=== Task to complete ===
Each entry should be given again exactly, with any image left out.

=== Extracted data ===
******************************

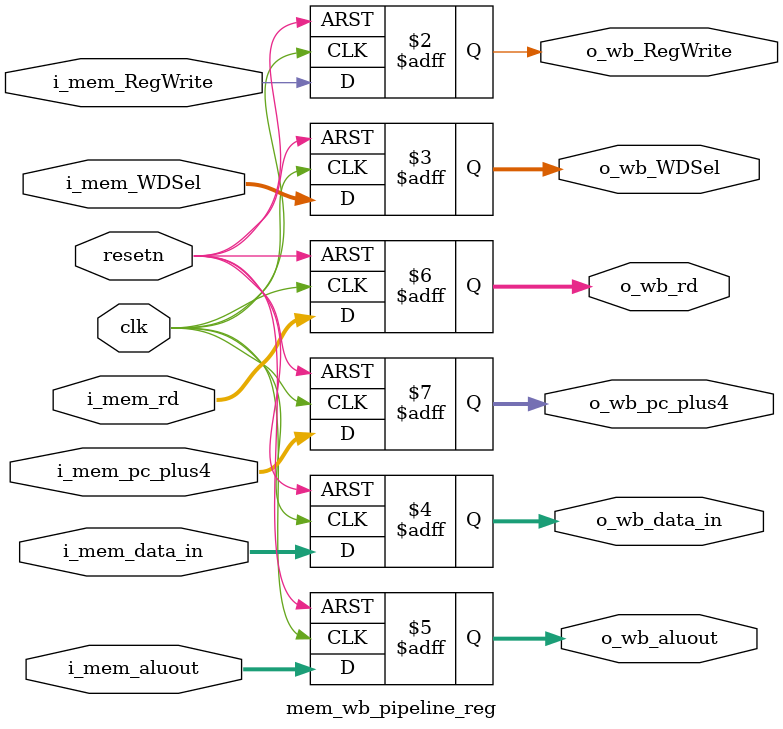
<source format=v>
`timescale 1ns / 1ps


module mem_wb_pipeline_reg(
    input wire clk,resetn,
    input wire i_mem_RegWrite,
    input wire [1:0]i_mem_WDSel,
    input wire [31:0] i_mem_data_in,
    input wire [31:0] i_mem_aluout,
    input wire [4:0] i_mem_rd,
    input wire [31:0] i_mem_pc_plus4,
    output reg o_wb_RegWrite,
    output reg [1:0]o_wb_WDSel,
    output reg [31:0] o_wb_data_in,
    output reg [31:0] o_wb_aluout,
    output reg [4:0] o_wb_rd,
    output reg [31:0] o_wb_pc_plus4
    );
    always@(posedge clk or posedge resetn)
    begin
        if(resetn)
        begin   
            o_wb_RegWrite <= 0;
            o_wb_WDSel <= 0;
            o_wb_data_in <= 0;
            o_wb_aluout <= 0;
            o_wb_rd <= 0;
            o_wb_pc_plus4 <= 0;
        end
        else
        begin
            o_wb_RegWrite <= i_mem_RegWrite;
            o_wb_WDSel <= i_mem_WDSel;
            o_wb_data_in <= i_mem_data_in;
            o_wb_aluout <= i_mem_aluout;
            o_wb_rd <= i_mem_rd;
            o_wb_pc_plus4 <= i_mem_pc_plus4;
        end
    end
endmodule

</source>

******************************

=== Response ===
<source format=v>
`timescale 1ns / 1ps


module mem_wb_pipeline_reg(
    input wire clk,resetn,
    input wire i_mem_RegWrite,
    input wire [1:0]i_mem_WDSel,
    input wire [31:0] i_mem_data_in,
    input wire [31:0] i_mem_aluout,
    input wire [4:0] i_mem_rd,
    input wire [31:0] i_mem_pc_plus4,
    output reg o_wb_RegWrite,
    output reg [1:0]o_wb_WDSel,
    output reg [31:0] o_wb_data_in,
    output reg [31:0] o_wb_aluout,
    output reg [4:0] o_wb_rd,
    output reg [31:0] o_wb_pc_plus4
    );
    always@(posedge clk or posedge resetn)
    begin
        if(resetn)
        begin   
            o_wb_RegWrite <= 0;
            o_wb_WDSel <= 0;
            o_wb_data_in <= 0;
            o_wb_aluout <= 0;
            o_wb_rd <= 0;
            o_wb_pc_plus4 <= 0;
        end
        else
        begin
            o_wb_RegWrite <= i_mem_RegWrite;
            o_wb_WDSel <= i_mem_WDSel;
            o_wb_data_in <= i_mem_data_in;
            o_wb_aluout <= i_mem_aluout;
            o_wb_rd <= i_mem_rd;
            o_wb_pc_plus4 <= i_mem_pc_plus4;
        end
    end
endmodule

</source>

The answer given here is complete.